Sunday, November 15, 2009

Living at home and why I don't understand it

A young woman I know recently grappled with a decision over her choice of colleges. She'd attended one here in Buffalo for her freshman year, but had decided that she wanted more than what was being offered. So she applied to a few other places, and, being the intelligent and accomplished student that she is, was accepted to just about all of them. Among these were three schools in Chicago.

She mulled her decision for months. Columbia? Loyola? UIC? I don't remember what her major was; I just remember feeling a sense of envy at how brightly this kid's future was shining. Chicago! Everyone who knows me knows how much I love that city and how I really do consider it my adopted hometown. The thought of being 19 and going to college there...man, how exciting! I thought it was a no-brainer, myself. She, however, had different thoughts on the matter. And her source of hesitation? Moving away from her mom.

What?

Okay, now...I love my mother as much as the next girl, but one thing I have never been able to understand is people who (a) continue to live with theirs beyond the standard 18-21 year-old stage and (b) people who freak out about having to move out of their parents' homes.

I think I was about 12 when I started fantasizing about the day I could finally pack my bags and get the hell out of that house and away from my parents. Like a prisoner doing time, I kept a mental tally on an imaginary wall, daydreaming about my eventual sweet freedom. Every time a rule was enforced, or I was grounded for some ridiculous thing, I'd curse them under my breath and flip through the Brand Names catalog picking out furniture for my future apartment. I'd think about moving to California, or Hawaii, or someplace as far as I could get. I went to my guidance counselor and asked for information on UCLA. What was her name? Mrs. Kardani I think. Anyway, I remember her telling me, "well, Sweetie, this is only junior high. Your high school will have that information." Now, of course, there was no internet, and finding information was not as easy as Googling it. And so I waited, and as soon as I got to high school I started plotting my escape for real.

My high school years were a nightmare. Now, okay, I know there are a lot of kids who had it WAY worse than I ever did. I had a roof over my head, I had three squares a day, and a guaranteed college education. What I had very little of, however, was privacy. And that's all I ever wanted. Just some privacy, and a little freedom to be myself. I wasn't asking to be allowed to stay out all hours of the night. I wasn't asking to be allowed to have boys in my bedroom. But my mother would routinely go through my things, throw away clothing she didn't like, snoop through my drawers, read my diary and my letters, and I was forbidden to lock my bedroom door. And there was no knocking. So it didn't matter what I was doing. I could be stark naked, and she could just walk right in.

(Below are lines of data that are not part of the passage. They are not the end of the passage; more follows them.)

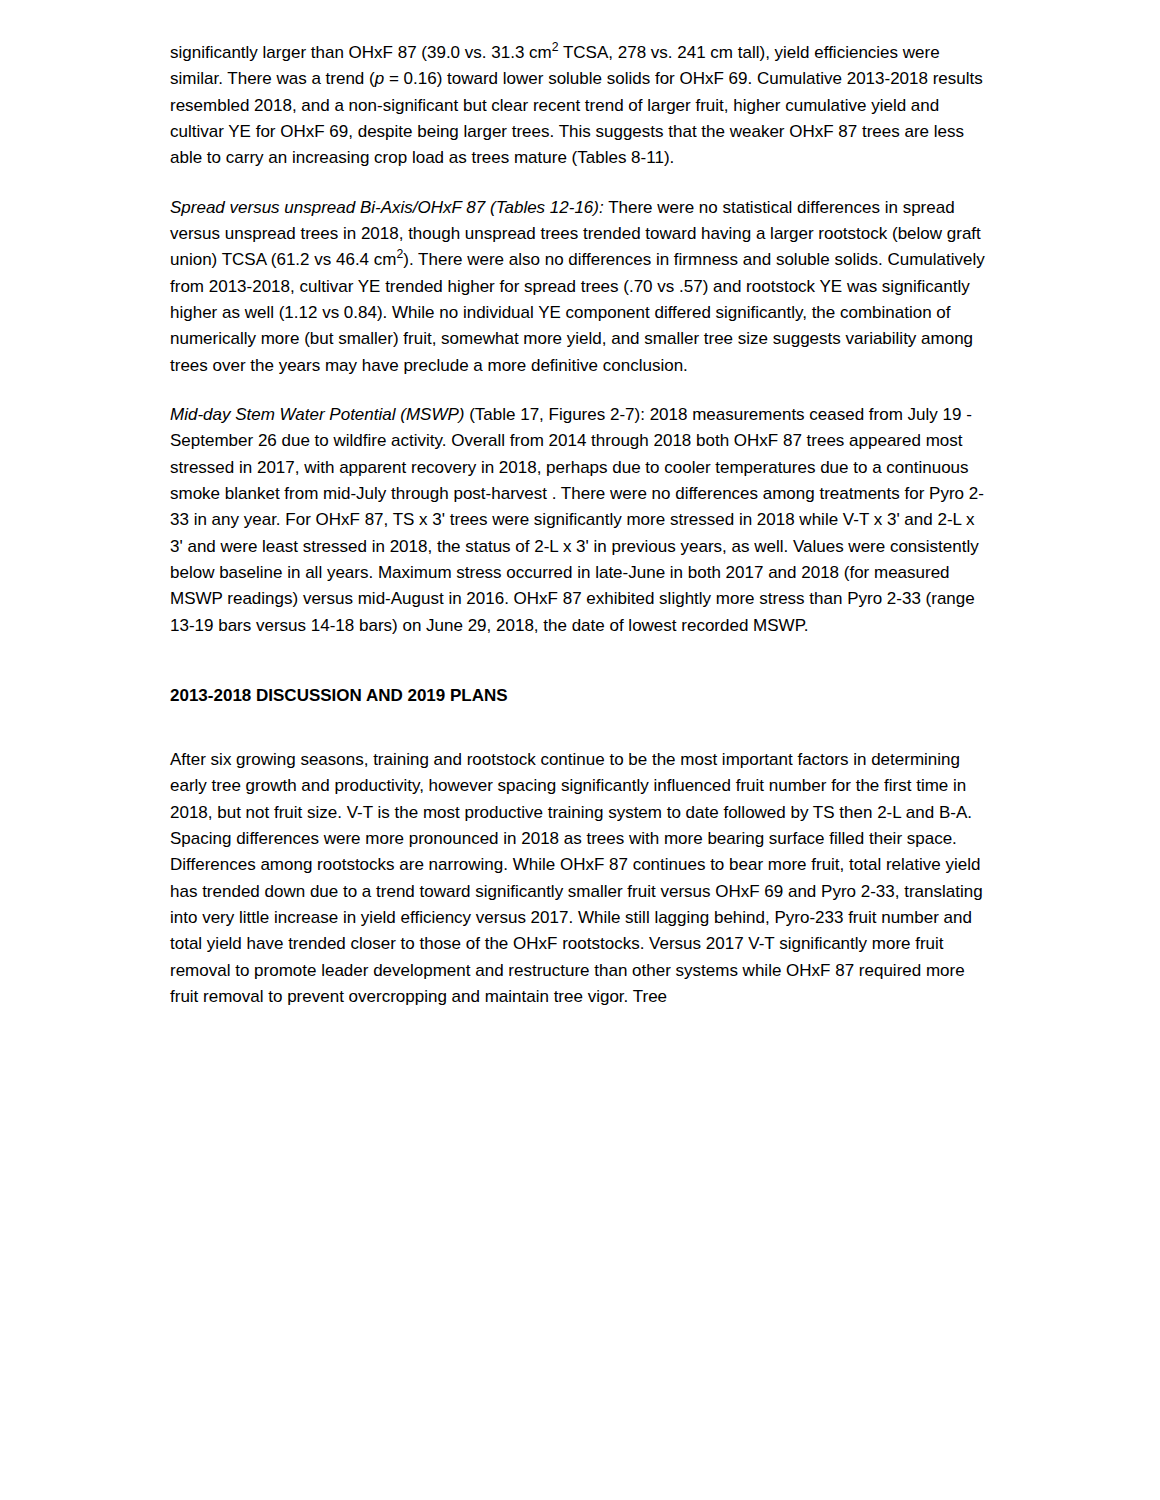significantly larger than OHxF 87 (39.0 vs. 31.3 cm2 TCSA, 278 vs. 241 cm tall), yield efficiencies were similar. There was a trend (p = 0.16) toward lower soluble solids for OHxF 69. Cumulative 2013-2018 results resembled 2018, and a non-significant but clear recent trend of larger fruit, higher cumulative yield and cultivar YE for OHxF 69, despite being larger trees. This suggests that the weaker OHxF 87 trees are less able to carry an increasing crop load as trees mature (Tables 8-11).
Spread versus unspread Bi-Axis/OHxF 87 (Tables 12-16): There were no statistical differences in spread versus unspread trees in 2018, though unspread trees trended toward having a larger rootstock (below graft union) TCSA (61.2 vs 46.4 cm2). There were also no differences in firmness and soluble solids. Cumulatively from 2013-2018, cultivar YE trended higher for spread trees (.70 vs .57) and rootstock YE was significantly higher as well (1.12 vs 0.84). While no individual YE component differed significantly, the combination of numerically more (but smaller) fruit, somewhat more yield, and smaller tree size suggests variability among trees over the years may have preclude a more definitive conclusion.
Mid-day Stem Water Potential (MSWP) (Table 17, Figures 2-7): 2018 measurements ceased from July 19 - September 26 due to wildfire activity. Overall from 2014 through 2018 both OHxF 87 trees appeared most stressed in 2017, with apparent recovery in 2018, perhaps due to cooler temperatures due to a continuous smoke blanket from mid-July through post-harvest . There were no differences among treatments for Pyro 2-33 in any year. For OHxF 87, TS x 3' trees were significantly more stressed in 2018 while V-T x 3' and 2-L x 3' and were least stressed in 2018, the status of 2-L x 3' in previous years, as well. Values were consistently below baseline in all years. Maximum stress occurred in late-June in both 2017 and 2018 (for measured MSWP readings) versus mid-August in 2016. OHxF 87 exhibited slightly more stress than Pyro 2-33 (range 13-19 bars versus 14-18 bars) on June 29, 2018, the date of lowest recorded MSWP.
2013-2018 DISCUSSION AND 2019 PLANS
After six growing seasons, training and rootstock continue to be the most important factors in determining early tree growth and productivity, however spacing significantly influenced fruit number for the first time in 2018, but not fruit size. V-T is the most productive training system to date followed by TS then 2-L and B-A. Spacing differences were more pronounced in 2018 as trees with more bearing surface filled their space. Differences among rootstocks are narrowing. While OHxF 87 continues to bear more fruit, total relative yield has trended down due to a trend toward significantly smaller fruit versus OHxF 69 and Pyro 2-33, translating into very little increase in yield efficiency versus 2017. While still lagging behind, Pyro-233 fruit number and total yield have trended closer to those of the OHxF rootstocks. Versus 2017 V-T significantly more fruit removal to promote leader development and restructure than other systems while OHxF 87 required more fruit removal to prevent overcropping and maintain tree vigor. Tree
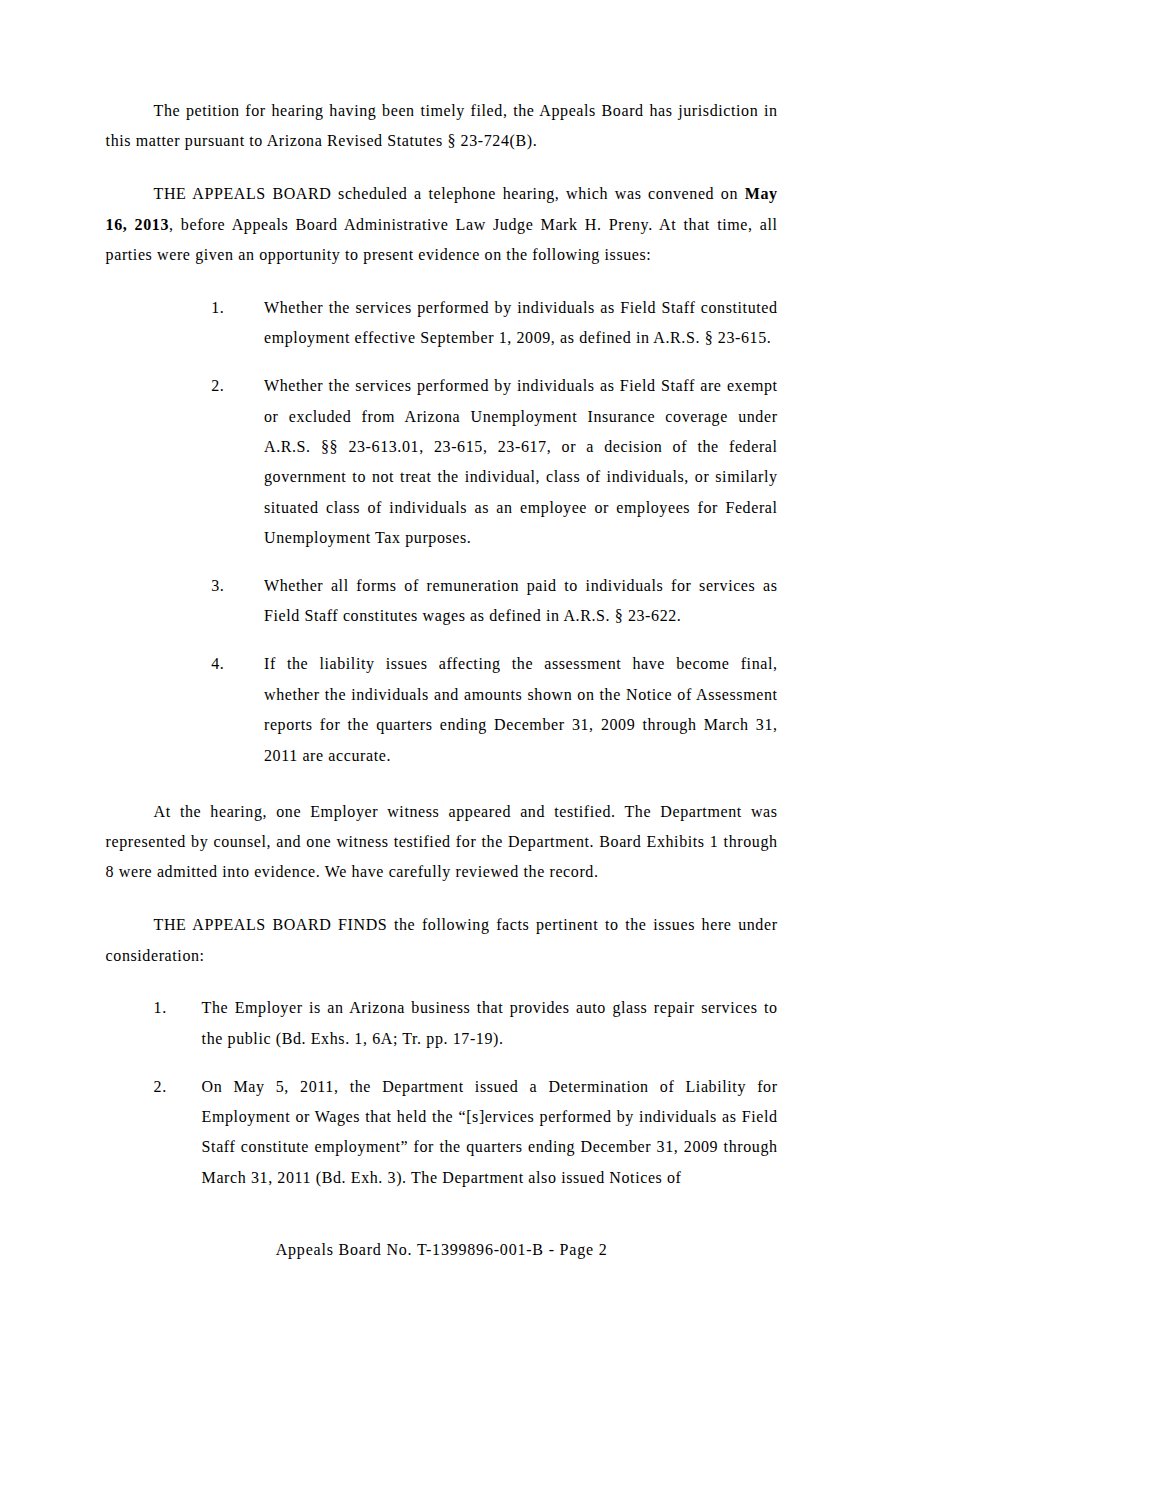The petition for hearing having been timely filed, the Appeals Board has jurisdiction in this matter pursuant to Arizona Revised Statutes § 23-724(B).
THE APPEALS BOARD scheduled a telephone hearing, which was convened on May 16, 2013, before Appeals Board Administrative Law Judge Mark H. Preny. At that time, all parties were given an opportunity to present evidence on the following issues:
Whether the services performed by individuals as Field Staff constituted employment effective September 1, 2009, as defined in A.R.S. § 23-615.
Whether the services performed by individuals as Field Staff are exempt or excluded from Arizona Unemployment Insurance coverage under A.R.S. §§ 23-613.01, 23-615, 23-617, or a decision of the federal government to not treat the individual, class of individuals, or similarly situated class of individuals as an employee or employees for Federal Unemployment Tax purposes.
Whether all forms of remuneration paid to individuals for services as Field Staff constitutes wages as defined in A.R.S. § 23-622.
If the liability issues affecting the assessment have become final, whether the individuals and amounts shown on the Notice of Assessment reports for the quarters ending December 31, 2009 through March 31, 2011 are accurate.
At the hearing, one Employer witness appeared and testified. The Department was represented by counsel, and one witness testified for the Department. Board Exhibits 1 through 8 were admitted into evidence. We have carefully reviewed the record.
THE APPEALS BOARD FINDS the following facts pertinent to the issues here under consideration:
The Employer is an Arizona business that provides auto glass repair services to the public (Bd. Exhs. 1, 6A; Tr. pp. 17-19).
On May 5, 2011, the Department issued a Determination of Liability for Employment or Wages that held the “[s]ervices performed by individuals as Field Staff constitute employment” for the quarters ending December 31, 2009 through March 31, 2011 (Bd. Exh. 3). The Department also issued Notices of
Appeals Board No. T-1399896-001-B - Page 2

"You have nothing to hide," she told me. But what she failed to understand was that it wasn't that I wanted to hide anything, I just wanted to be left the fuck alone sometimes. In my mother's defense, she was trying to ensure that I wasn't in there smoking my lungs out, but most of the time I wasn't looking for privacy to smoke; I wanted to be able to read, do homework, listen to music, draw, paint, talk on the phone, nap, or just stare off into space - alone and uninterrupted.

My dad was a tyrant, a lunatic, and generally insane. But at least he never barged in on me. He would always knock and say, "Are you decent?" At least he did one thing right.

As it turned out I didn't go to UCLA. My college choices ended up being a little closer to home, but I ultimately chose the one that was the farthest - about 500 miles away, nearly an 8-hour drive. And the sad part is, I didn't choose Franklin Pierce for its programs, or its academic reputation, or its campus life, or anything other than it was the furthest, of all my options, from my parents that I could get.

I think one of the main reasons I have to live alone and never got married or had children is because I am SO protective of my personal space, the very thought of having to share it with someone actually sends me into a panic. So to hear someone say, "Oh, I can't bear the thought of moving out of my folks' house" is so unbelievably foreign to me. I'm not knocking people who want to live at home forever; I just, from my experience and perspective, can't understand it. You mean there are people out there who like their parents so much that they actually VOLUNTARILY live with them? There are people whose parents are so non-invasive and easygoing that living with them isn't a constant source of stress and mental trauma? Damn. Even when I would come home for vacations, my mother and I would fight. It wasn't until my parents got divorced when I was 20 and my mother started living in a different place that we started getting along - for it was no longer a matter of me coming "home," but rather a visit to her apartment, where I was not an occupant, but a guest. The paradigm - and the rules - shifted at that point.

To this day she will tell me, "you are welcome in my home any time. You may stay with me as long as you like. But do not EVER think about moving in with me. It will not happen."

So if you tell me that you don't want to move out of your parents' house, or are moving back in with your parents, now you know why I'm making that face.